There are complex reasons why women try to bring other women 'back down to size', including having it done to them first, with no one having come to their aid to illuminate the power of treating everyone as a fully human being. I know that I have felt alone with my struggles, from time to time, and seeing an offensive woman as part of the sisterhood has been too challenging at times. 

But I do think there is value in sticking with the notion that we are all fully human - even if (especially if?) we are sometimes cruel or inconsiderate towards each other. Recognising the full humanity in me makes me wonder about the full humanity of you... and give it space to gather vividness. 

So instead of calling a woman - any woman - a cow, let's call her a wounded person. A sadistic person, perhaps. Misled by some of the miserable views out there. But unmistakably human. Let's shine self-compassion on the darker sides of humanity. 

Saturday 2 March 2024

Compromises for the Sake of Travel

Every fortnight I receive my government pension, and the first thing I do is squirrel away what I can in a Savings account (with a different bank, so there’s less temptation to spend).

If you saw me on the street, you wouldn’t remark on my clothing.
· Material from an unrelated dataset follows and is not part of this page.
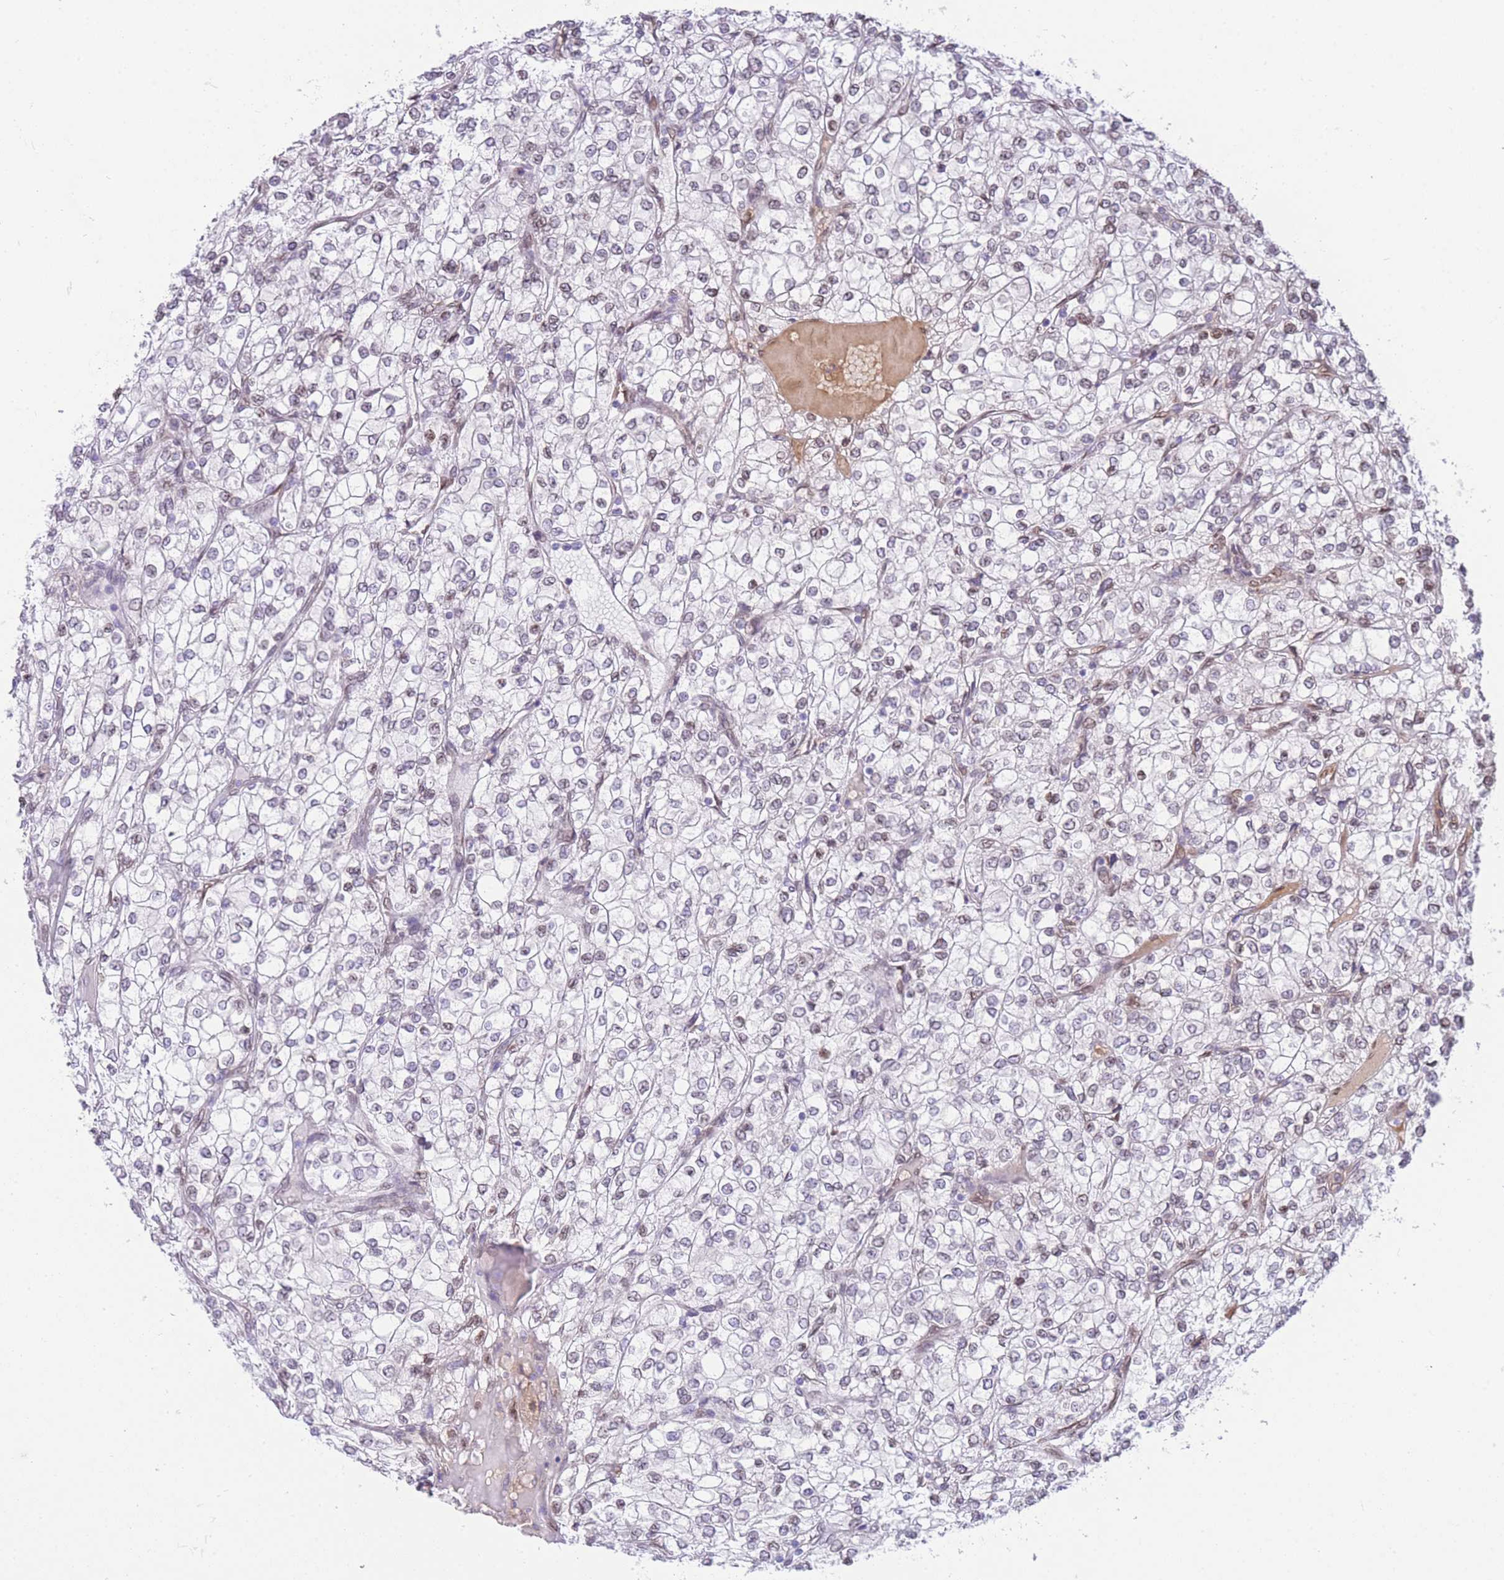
{"staining": {"intensity": "weak", "quantity": "25%-75%", "location": "nuclear"}, "tissue": "renal cancer", "cell_type": "Tumor cells", "image_type": "cancer", "snomed": [{"axis": "morphology", "description": "Adenocarcinoma, NOS"}, {"axis": "topography", "description": "Kidney"}], "caption": "IHC (DAB) staining of renal cancer (adenocarcinoma) displays weak nuclear protein staining in approximately 25%-75% of tumor cells.", "gene": "OR10AD1", "patient": {"sex": "male", "age": 80}}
I look very average - clean and well put together, but with fabrics mostly from Kmart and Best ‘n’ Less. I tend to wear the same types of leggings every day, which set me back all of $8 each. My scrunchies are from Daiso, the budget Japanese department store, where everything is $3.30.
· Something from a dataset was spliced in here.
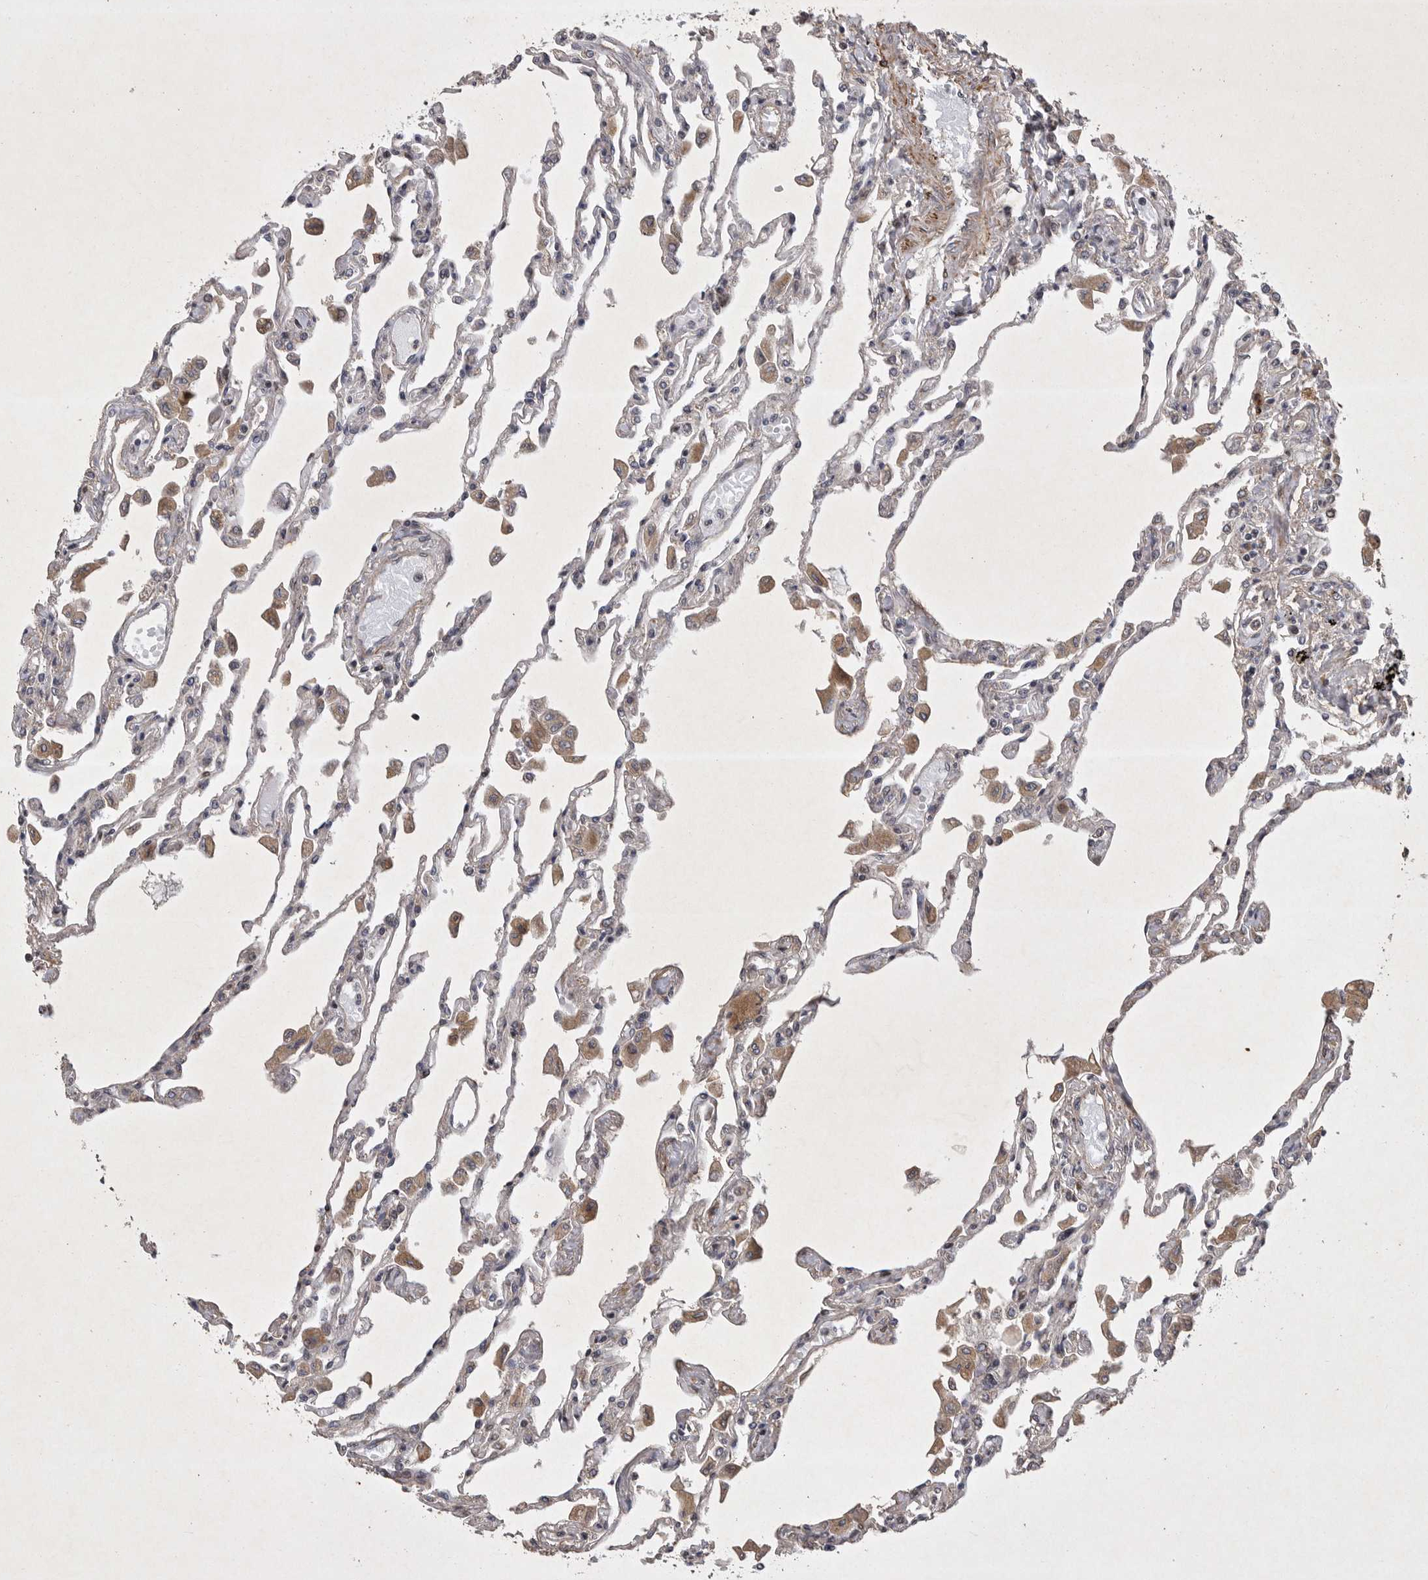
{"staining": {"intensity": "negative", "quantity": "none", "location": "none"}, "tissue": "lung", "cell_type": "Alveolar cells", "image_type": "normal", "snomed": [{"axis": "morphology", "description": "Normal tissue, NOS"}, {"axis": "topography", "description": "Bronchus"}, {"axis": "topography", "description": "Lung"}], "caption": "This is a micrograph of IHC staining of benign lung, which shows no positivity in alveolar cells.", "gene": "EDEM3", "patient": {"sex": "female", "age": 49}}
I also rely on free sources of music, such as the app RadioGarden. It’s not common for me to buy CDs. Or DVDs. On the odd occasion I want to watch Netflix, I log in to Dad’s account. 

Some people invest in language courses or weekly martial arts classes. I regard them with envy. Others pour their money into pets, but when you’re away from home for over 4 weeks each year, having an animal dependent on you doesn’t seem like a bright idea… even though I remember how rewarding having a cat was, back in my childhood. 

Others still dine in upscale restaurants, enjoying culinary innovation which I mostly only dream of. Or they might pay the fee of belonging to an exclusive club or membership. 

Most of my money goes on travel, which means I choose to miss out on all of the things listed above.

For now, I still regard it as worth it. Whether this will remain the case as I get older, I don’t know. Maybe the inconvenience and hardship of travel will eventually become reason enough to divest from it. I have given much thought on saving for a property - maybe this will become more prominent.

But highest on my priority list is finding out what Rothenburg ob der Tauber is like, on the ground. I’m too curious about the delights of Dresden to let it go undiscovered much longer. I long to find out just what makes Porto such a lucrative spot for travellers following the trends. (Trends can deliver, as was the case with Bologna.)

So I intend to keep compromising, and keep travelling. My spending is in line with my values, which include: education, new experiences, self-development and enriching my feminism.

Maybe we can meet on the road one day, you can divulge your thoughts with me over a stimulating beverage, and I can wait patiently as you delve into the finer points of your mental journeys…places you might not often get to share. We can be attentive to the nuances of the conversation, supporting each other in our processes. Travel brings possibilities - for connections like these, and many more.